LaundryMan2008@reddit
Was messing with some tape drives and the cable it uses is FC and despite reseating the cable multiple times like I do with other cables and connectors it refused to work, the cable isn’t crossover or anything weird so there shouldn’t be any weird things as the cable is straight through fiber optic cable and despite that I tried swapping the ends and the tape drive showed up surprisingly in windows server
anubisviech@reddit
Just in case someone needs this info: There are apps like IRPlus which you can use as spare remote, if your phone has an IR-Led.
For the "not switching networks properly": this only works seamless when you use some kind of wifi roaming, which all AP need to support. Some brands use their own kind of roaming protocol, where you need to get all devices from the same manufacturer, and some just use 802.11r and work with anything within the same roaming id that support it. That's why I flash all my wifi devices with openwrt.
FreydNot@reddit
See, I would have temporarily renamed my phone Hotspot to Living-room so I didn't have to get up off the couch, because I'm lazy like that.

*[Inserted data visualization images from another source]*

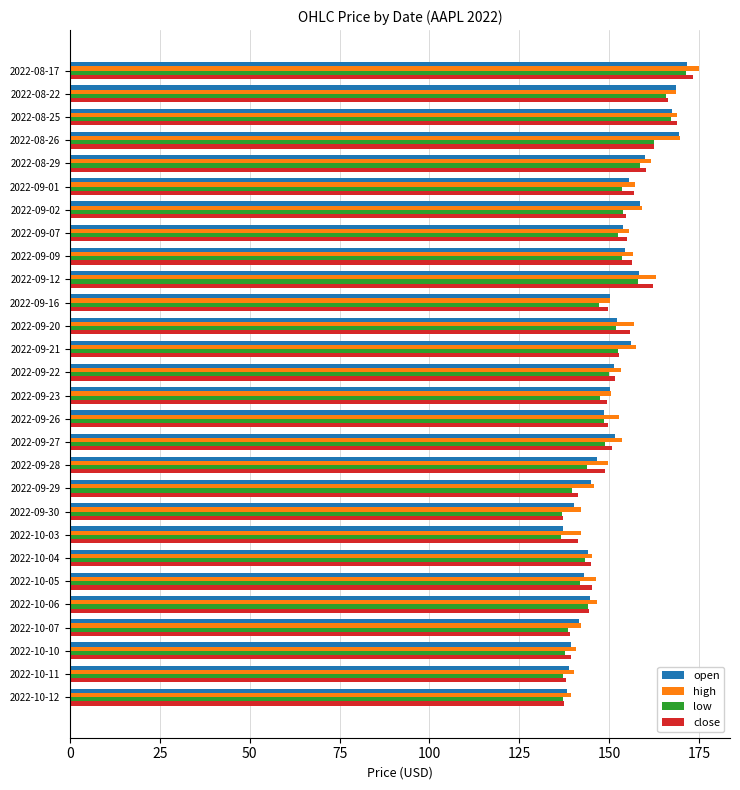

What is the total value across all series at 2022-09-29?

571.9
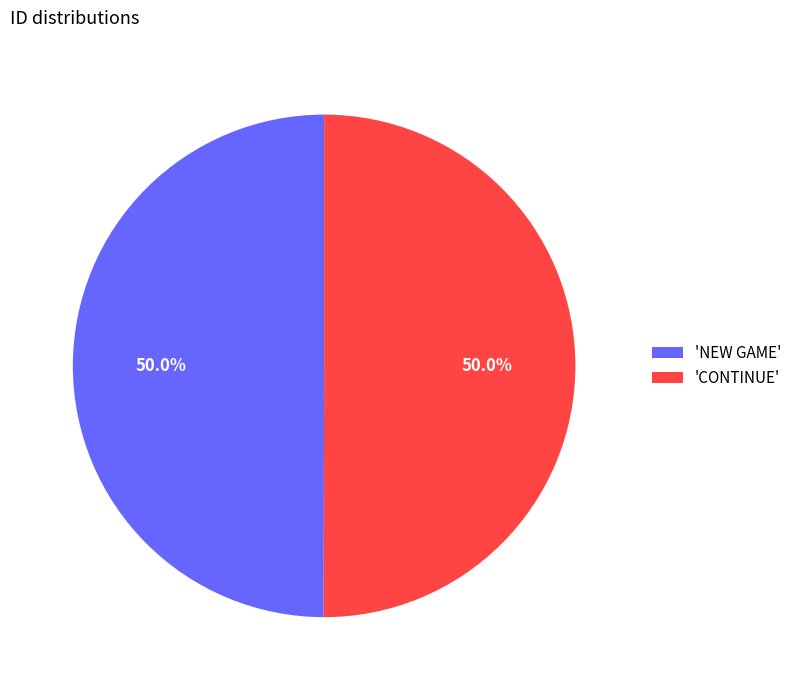

Count the number of slices in the pie.

2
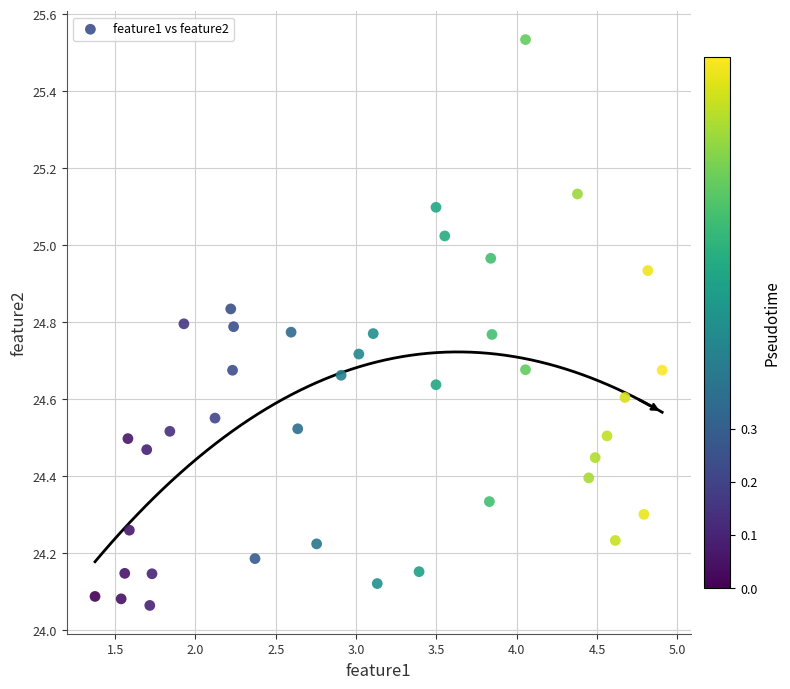

What is the range of Y values (max minus min)?

1.5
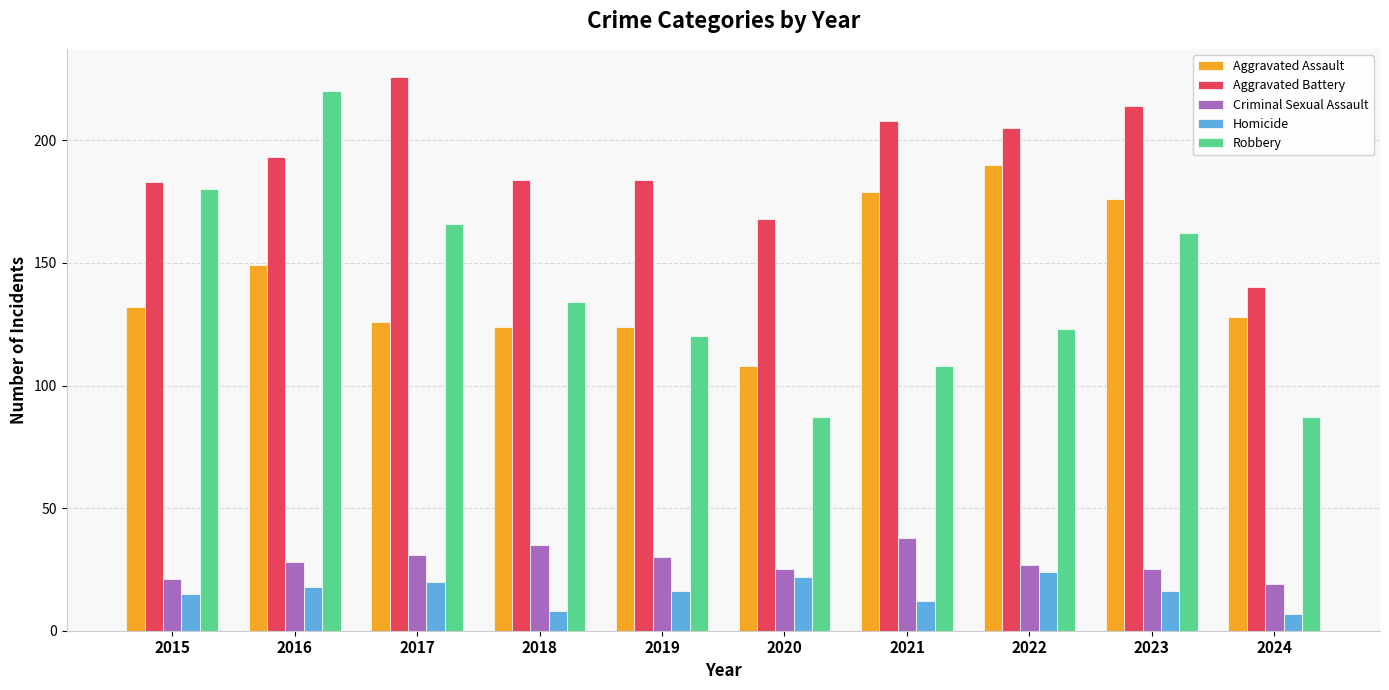

The Robbery series shows 292 at 2016. True or false?

False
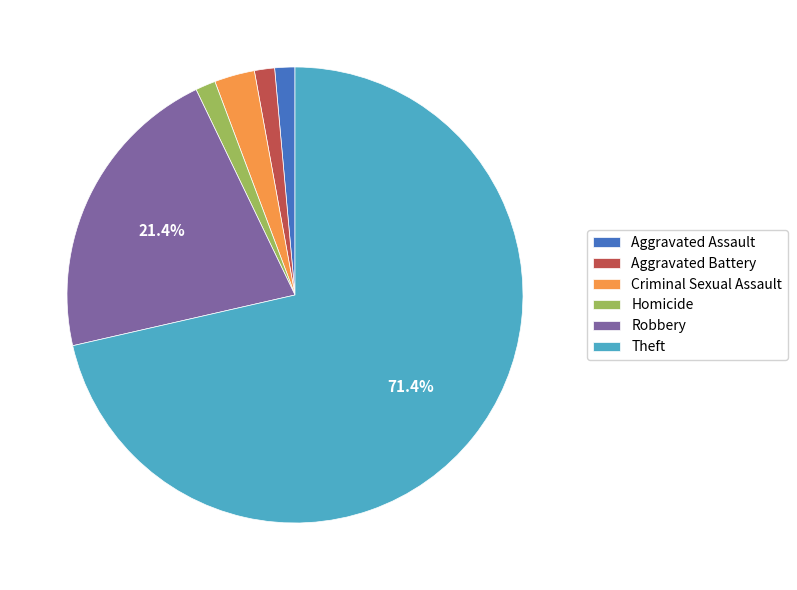

Count the number of slices in the pie.

6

Is the new ISP AP good enough to do away with the Back-room AP all together? Some devices really don't like to switch between APs (as you already knew).
Tyr0pe@reddit
"If I can't connect to you, you will connect to me." is a lovely way of handling that.
jmjedi923@reddit
That is how large buildings with multiple APs work, they're all set up with the same SSID (network name) and password. And if you ever upgrade your router, if you name it the same thing you won't have to change your wifi on all of your devices.
aaiceman@reddit
Yay! It's fun when a "wacky" solution works and you have a "huh, I'm surprised that fixed it" feeling. Glad you ended up with a positive experience.